PAGE 2: The mood underlying this opinion, in regard to the character
of philosophical writing and the interest which this evokes, is
derived from the temper of mind characterizing scientific endeavors
about the middle of the 'eighties of the last century. Since
that time phenomena have arisen in the presence of which this opinion
seems no longer justified. One need think only of the dazzling
illumination which broad expanses of life have received from
Nietzsche's thought and feeling. And in the struggle which has been
in process and still continues between the materialistically-minded
monists and the exponents of a spiritual world-conception there is
vitally manifest both the aspiration of philosophic thought to a
life-filled content and also the widespread general interest in the
enigmas of existence. Ways of thought derived from a physical
world-conception, such as those of Einstein, have become the topic of
almost universal conversations and literary
publications.
And yet the motives from which that opinion then arose still possess
validity. If the opinion were being recorded today, it would need to
be differently formulated. Now that it is again given as an almost
ancient point of view, it may be more appropriate to say to what
extent it is still valid.
Goethe's world-conception, whose theory of knowledge it has been the
purpose of the present composition to point out, issues from the inner
experience of the whole human being. In comparison with this
inner experience, the examination of the world through thought
is only one aspect. Out of the fullness of man's existence, thought
forms rise, as it were, to the surface of the soul's life. A part of
these thought-images comprise an answer to the question: What is
human cognition? And this answer is of such a character as to
indicate that man's existence attains that for which it is endowed
only when it is engaged in the activity of cognition. A soul-life
apart from cognition would be like a human organism without a head:
that is, it simply would not be at all. Within the inner life of the
soul a content arises which craves external perception as the
hungering organism craves food; and in the external world there
is a perceptual content which does not bear its essential being in
itself but manifests this only when it is united with the soul
content through the process of cognition. Thus the process
becomes a link in the formation of universal reality. In the act of
cognizing, man participates in the creation of this universal
reality. If a plant-root is unthinkable apart from the fulfillment of
its potentialities in the fruit, so likewise neither man nor even the
world attains to a culmination apart from cognition. In the act of
cognition, man does not create something only for himself, but
he works creatively together with the world at the revelation
of real Being. What is in man is the phenomenal as Idea; what is in
the perceptual world is the phenomenal as the sensible; only the
conjunction of the two in cognition is reality.

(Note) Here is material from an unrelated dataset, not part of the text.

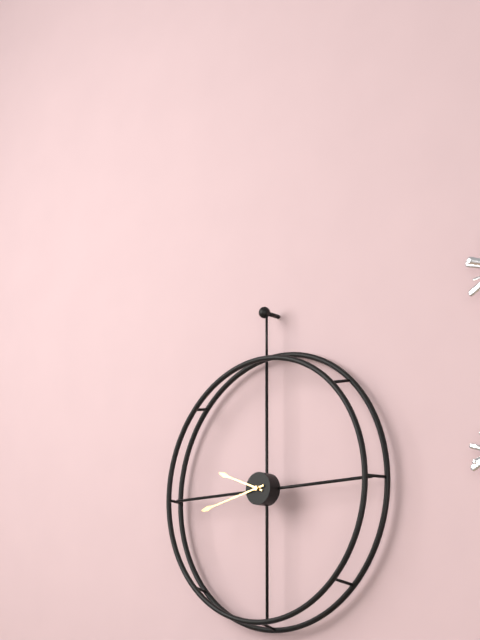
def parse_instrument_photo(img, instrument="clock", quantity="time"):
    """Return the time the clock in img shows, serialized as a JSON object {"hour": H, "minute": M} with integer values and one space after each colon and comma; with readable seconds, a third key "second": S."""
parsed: {"hour": 9, "minute": 43}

Viewed thus, a theory of knowledge
becomes a part of life. And it must be viewed thus, if it is to be
united with the expanses of life in Goethe's soul-experience. But
even Nietzsche's thinking and feeling do not unite themselves with
such breadths of life. Still less is this true of
such conceptions of the world and of life as have appeared
since the composition of what has been designated as the “Point
of Departure” in the present production. All these presuppose
that reality exists somewhere outside of cognition, and that a human
representation reproducing this reality comes about in cognition
— or cannot come about. That this reality cannot be found by
means of cognition because it is first created as reality in
cognition — this is almost nowhere realized. Those who
think philosophically seek for life and existence outside of
knowledge; Goethe stands within creative life and Being while he
engages in the activity of cognition. For this reason the more recent
attempts at world-conceptions take their stand outside of Goethe's
idea-creating. It is the purpose of this theory of knowledge to stand
within that, because in this way philosophy gains life-content and
that interest which is its vital need.
PAGE 94: “This distinction is not made so
basic in any other manner of research ... as in Goethe's.” It will
be found that I have expressed myself in various ways in my writings regarding
mysticism and the mystical. That there is no contradiction in these
various ways of speaking — as some persons have tried
fantastically to show — may be seen in each instance from the
context. One may form a general conception of the mystical. According
to this it embraces what may be learned of the world through the
soul's inner experience. This concept is not, for the time being, to
be opposed. For there is such an experience. And it reveals
something, not only about the inner being of man, but also about the
world. It is necessary to have eyes wherein processes occur in order
to experience the realm of colors. But one thereby learns something,
not only about the eye, but also about the world. One must possess an
inner soul-organ in order to experience certain things of the world.
But one must carry
full clarity of concepts into one's experience through the mystical
organ if knowledge is to come about. There are persons, however, who
wish to take refuge in the “inward” for the purpose of
escaping from clarity of concepts. These apply the term
“mystical” to that which would lead knowledge away from
the light of ideas into the darkness of the world of feeling
— the world of feeling, not illuminated by ideas. Against this
mysticism I have expressed myself throughout my writings. On behalf
of that mysticism which holds fast to the clarity of ideas, and makes
of the mystic sense a perceptual organ of the soul which functions in
the same region of the human being where otherwise obscure
feeling is dominant, every page of my books has been written. With
respect to the spiritual this sense is to be compared precisely with
the eye or the ear in relation to the physical.